Americans willing to pay for goods made here?

Wow, this T-shirt costs only $8. Great color. Problem is, your finger could punch a hole through it. In most Americans’ shopping experience, colors change and styles come and go, but there’s one constant: low quality and a sweatshop-country label.

Lot’s been said lately about a flickering comeback in American apparel manufacturing. Wal-Mart vows to raise its meager buying of American-made products by $50 billion over the next 10 years. American clothing names — New Balance and L.L. Bean, for instance — now proudly advertise some of their wares as domestically produced.

Could an industry devastated by cheap imports come back? Americans are allegedly clamoring for more “made in USA” stuff. A poll shows almost half saying they’d pay an extra $5 to $20 for what’s now a $50 sweater if the garment were made here.

But some skeptics doubt that consumers will act on these feelings. One is Marvin Greenberg, who spent many painful years in the garment business. As he sees it, consumers willing to pay more for better- and American-made clothes will remain a definite minority. The vast shopping public demands basement-scraping prices on two-for-one deals. Patriotism ends at the cash register. He’s seen it happen.

“Back in the ’60s, there was a union protest in Fall River (Mass.) about saving jobs, stopping imports,” Greenberg recalls. “People carrying signs were wearing imported clothes.”

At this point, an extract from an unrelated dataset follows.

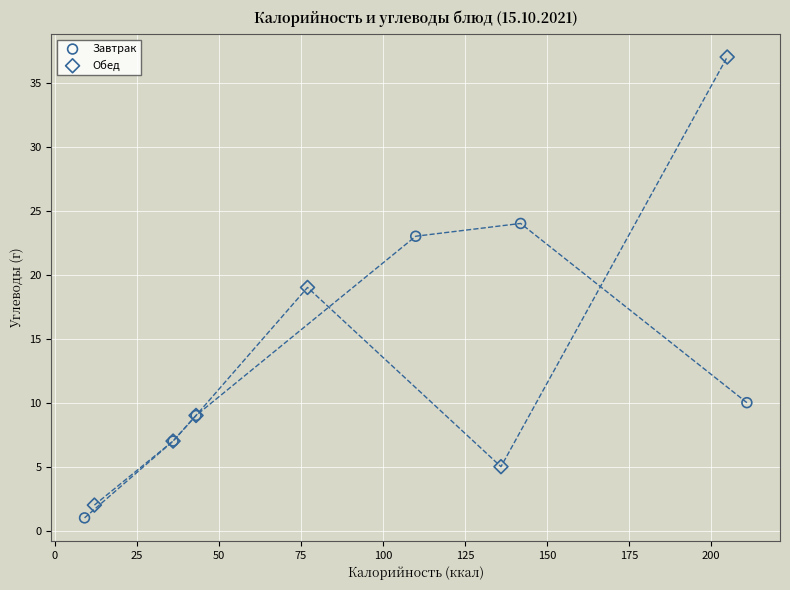

Which series reaches the maximum Y coordinate?

Обед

Fall River’s nickname is Spindle City, and it was there that Greenberg took over his father’s sweater factory. He made products for the Garland label and then ran its manufacturing operations in Fall River, Brockton, Mass., Warrenton, Ga., and Beaufort, S.C. He contracted with small manufacturers throughout the South.

Then imports killed them. “I look around at all the empty factories here, down South,” he says. “They’re not coming back.”

What about the supposedly revived interest in quality?

“My contention is most shoppers don’t know quality,” Greenberg says. “They know style. They know logos.”

Greenberg recounts how he once tried to sell sturdy T-shirts. He looked for and found the finest cotton yarn in Belmont, N.C.

A competitor in New Hampshire was making T-shirts for Ralph Lauren with cheaper yarn but getting more money for them because of the logo. “Same guy makes for Ralph Lauren and J.C. Penney,” Greenberg sighs, “and the only difference is the horse.”

One suspects that some of these buy-American programs are mainly marketing ploys. You hear Wal-Mart executives declaring their desire to help the struggling blue-collar workers who shop in their stores. But it was Wal-Mart that urged its U.S. suppliers to move their factories to low-wage countries in the first place.

On the other hand, there seems to be a significant and growing market for higher-quality, locally produced goods, even if they cost more. Whole Foods is now a national presence. People will pay more for Apple’s products. (Despite its aggressively American image, Apple manufactures most of its gear in low-wage countries. But Apple has started making more here.)

Advanced computers have enabled Americans to produce things with fewer workers. That’s an advantage for domestic companies and the employees running their machines — though making apparel remains more labor-intensive than other kinds of manufacturing.

The good news is that companies such as Airtex Design Group in Minneapolis are indeed shifting some operations back to this country. The less-good news is that the industry has been so shrunk that Airtex struggles to find the old cutting and sewing skills that used to be plentiful, even as pay for them has risen.

Sad that the best place these days to find middle-class clothes made in America is on eBay. Things can change, right?